Indigent Defense
It is a given that most of our judges are terrific in every way — qualified, fair, interested in justice as well as law. But the Caperton case nevertheless illustrates a sad reality about judges.

And that is that some judges have become so removed from the real world, their senses of justice and common sense have become dulled — not from misuse, but from disuse.
Justice matters little (or not) to some of them.

If you want proof, look right and left. One California Court of Appeal Justice has announced publicly that she is not there to do justice, but instead only to follow (and shape) the law. Her court’s Web site is emblazoned with the motto, “Striving for Justice,” but nevermind.

The words carved into the façade of the Supreme Court building itself are “Equal Justice Under Law,” but nevermind. Indeed, one of that building’s admired occupants wrote: “I hate justice, which means that I know if a man begins to talk about that, for one reason or another he is shirking thinking in legal terms.” The author was Oliver Wendell Holmes, Jr.

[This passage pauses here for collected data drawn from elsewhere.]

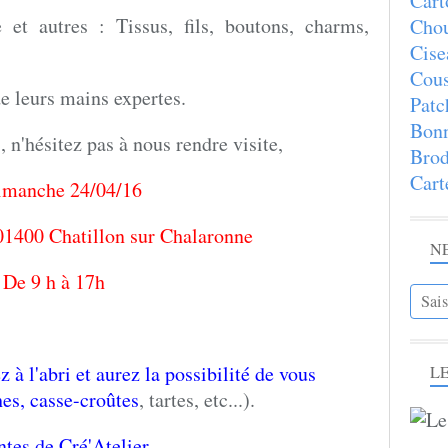
Cart
 et autres : Tissus, fils, boutons, charms,
Chou
Cise
Cous
de leurs mains expertes.
Patc
Bon
, n'hésitez pas à nous rendre visite,
Brod
Cart
dimanche 24/04/16
01400 Chatillon sur Chalaronne
N
De 9 h à 17h
 à l'abri et aurez la possibilité de vous
LE
hes, casse-croûtes
, tartes, etc...).
ntes de Cré'Atelier.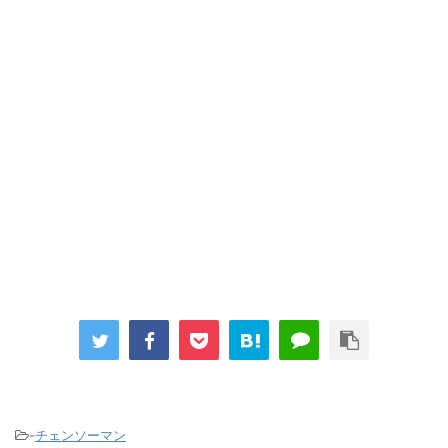
-
チェンソーマン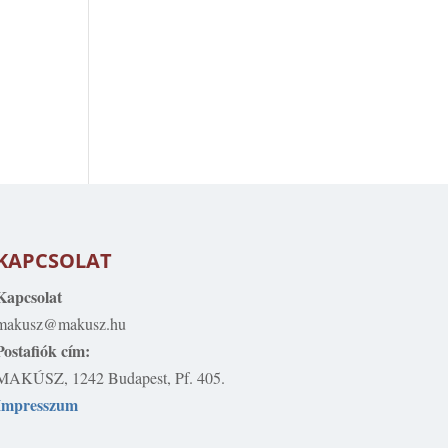
KAPCSOLAT
Kapcsolat
makusz@makusz.hu
Postafiók cím:
MAKÚSZ, 1242 Budapest, Pf. 405.
Impresszum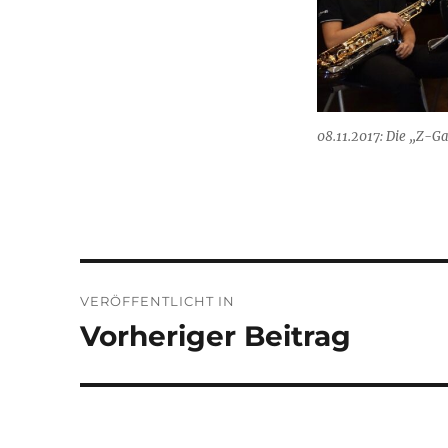
08.11.2017: Die „Z-G
Beitragsnavigation
VERÖFFENTLICHT IN
Vorheriger Beitrag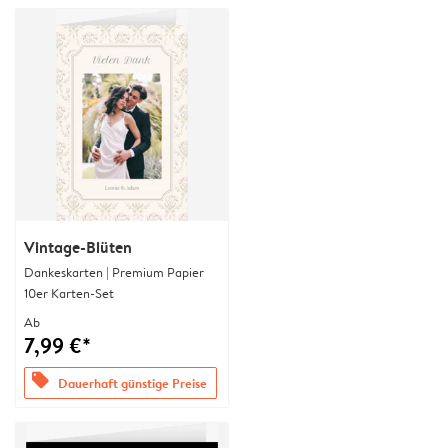
Vintage-Blüten
Dankeskarten | Premium Papier
10er Karten-Set
Ab
7,99 €*
offers
Dauerhaft günstige Preise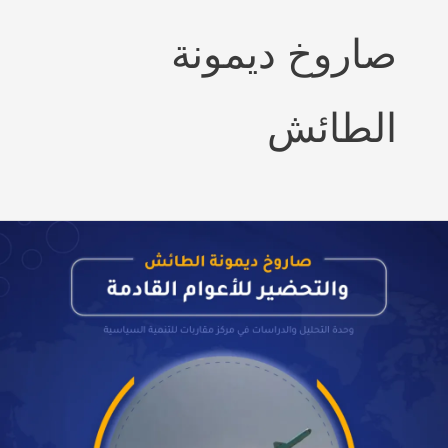
صاروخ ديمونة
الطائش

Is hatred of justice a quality to be admired in a judge? I say no, but there it is for all to see. Judges are steeped in the law and should be. But too much steeping dissolves justice until it disappears. Justice gets lost sometimes, and judges are the ones who lose it.

Why should we care?
Because it kills public trust in the system in which we have so much invested.
What above all else is eroding public confidence in the nation’s judicial system is the perception that litigation is just a game, that the party with the most resourceful lawyer can play it to win, that our seemingly interminable legal proceedings are wonderfully self-perpetuating but incapable of delivering real-world justice.

Nor is Justice Scalia’s observation original. Almost 100 years ago, another man wrote this: “Judges march at times to pitiless conclusions under the prod of a remorseless logic which is supposed to leave them no alternative. They deplore the sacrificial rite.

They perform it, nonetheless, with averted gaze, convinced as they plunge the knife that they obey the bidding of their office.

The victim is offered up to the gods of jurisprudence on the altar of regularity.” Like Scalia, he too was a judge. Benjamin N. Cardozo, “The Growth of the Law” (1924).